La porfiada obstinación del cambio social

  • 10-11-2021

El trabajo social es una profesión, sí, una disciplina. Pero también es una obstinación. Ante todo, es una porfía. La persistente convicción de que la vida en sociedad tal como la conocemos no es “natural”, no es la única posible, sino que es el resultado de acciones humanas a pequeña o gran escala. Esta obstinación es casi extravagante en un país como Chile, donde por mucho tiempo quisieron convencernos que lo que teníamos era inevitable e incuestionable. Tiene, además, dos grandes implicancias: la primera, que la indignidad, la miseria, la injusticia, no tienen por qué ser toleradas; la segunda, que es posible transformar lo social, si nos duele, en algo mejor.

Todo esto podría parecer muy distante de algo que se aprende en la universidad. Después de todo, asociamos el tecnicismo y la profesionalización con métodos, técnicas; cuestiones frías, racionales, sin corazón. ¿Cómo puede ser una carrera la indignación frente a la injusticia, el optimismo impenitente, la inquietud moral frente a las desgracias? ¿Qué lugar puede tener una disciplina así entendida, en medio de las ciencias sociales?

Fragmentos de un conjunto de datos
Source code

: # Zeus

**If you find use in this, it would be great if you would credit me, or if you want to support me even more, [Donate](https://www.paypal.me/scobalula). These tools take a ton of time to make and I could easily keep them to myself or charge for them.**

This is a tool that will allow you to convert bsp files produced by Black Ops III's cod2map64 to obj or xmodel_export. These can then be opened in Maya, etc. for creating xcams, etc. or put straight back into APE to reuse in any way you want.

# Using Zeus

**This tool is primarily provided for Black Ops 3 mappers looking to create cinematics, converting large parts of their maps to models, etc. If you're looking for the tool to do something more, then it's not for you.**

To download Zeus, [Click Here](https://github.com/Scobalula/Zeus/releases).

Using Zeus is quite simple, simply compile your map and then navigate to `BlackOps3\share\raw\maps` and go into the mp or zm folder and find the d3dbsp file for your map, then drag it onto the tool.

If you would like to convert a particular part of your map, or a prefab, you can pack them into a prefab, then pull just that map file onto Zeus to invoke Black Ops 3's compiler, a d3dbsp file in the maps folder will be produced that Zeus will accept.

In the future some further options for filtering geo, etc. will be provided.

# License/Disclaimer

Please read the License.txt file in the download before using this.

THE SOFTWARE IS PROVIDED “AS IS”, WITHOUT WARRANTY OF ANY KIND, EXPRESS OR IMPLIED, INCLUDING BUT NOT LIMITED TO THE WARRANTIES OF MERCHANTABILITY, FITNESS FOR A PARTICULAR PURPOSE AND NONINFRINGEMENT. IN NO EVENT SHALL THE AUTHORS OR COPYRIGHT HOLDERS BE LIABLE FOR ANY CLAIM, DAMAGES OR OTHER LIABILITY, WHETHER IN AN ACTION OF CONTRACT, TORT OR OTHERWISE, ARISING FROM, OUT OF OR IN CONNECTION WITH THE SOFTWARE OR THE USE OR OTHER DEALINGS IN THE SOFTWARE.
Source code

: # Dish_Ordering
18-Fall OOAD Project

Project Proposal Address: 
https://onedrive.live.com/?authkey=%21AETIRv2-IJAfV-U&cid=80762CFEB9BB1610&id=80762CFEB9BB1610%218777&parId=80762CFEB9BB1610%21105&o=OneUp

[Preguntas]
#1 Según el texto sobre el trabajo social, ¿cuáles son las dos grandes implicancias de esa obstinación?
#2 Prolonga el texto sobre el trabajo social desde el punto en que termina.

[Respuestas por tarea]
#1 Que la indignidad, la miseria y la injusticia no tienen por qué ser toleradas, y que es posible transformar lo social en algo mejor.

#2
Sin embargo, ese lugar está y existe. En el Estado y en la sociedad civil, en el diseño de políticas y en el trabajo con organizaciones comunitarias, en los municipios y en las ONGs, en escuelas, hospitales, consultorios, residencias de protección, en consultoras y programas, en tareas de incidencia y de investigación, las trabajadoras sociales –sí, porque hablamos de una profesión fuertemente feminizada, por lo que bien podemos usar el femenino como genérico- ejercitamos nuestra porfía. Desde una esperanza que no es desinformada sino lúcida; desde una trascendencia que no se ampara en ningún dios, sino que radica en la posibilidad de cambio de cada ser humano, y sobre todo de la humanidad en conjunto, ya sea a nivel de un barrio, de una comuna, de una región o de un país, con todas sus contradicciones y ambivalencias.

Vivimos actualmente una campaña política intensa, en medio de un período en que las certidumbres parecen haberse esfumado, lo que despierta en muchas y muchos un profundo anhelo de certezas, de seguridad. Justamente, como país hemos despertado después de un largo letargo a esa idea fundamental: lo social puede ser cambiado. Más aún: con un 80% de apoyo, decidimos embarcarnos desde el puerto de lo conocido hacia ese horizonte que esperamos sea más justo y digno. Estamos hoy en mitad del océano y tememos. No es cobardía, es sentido común: ¿no habrá sido un error poner todo esto en movimiento?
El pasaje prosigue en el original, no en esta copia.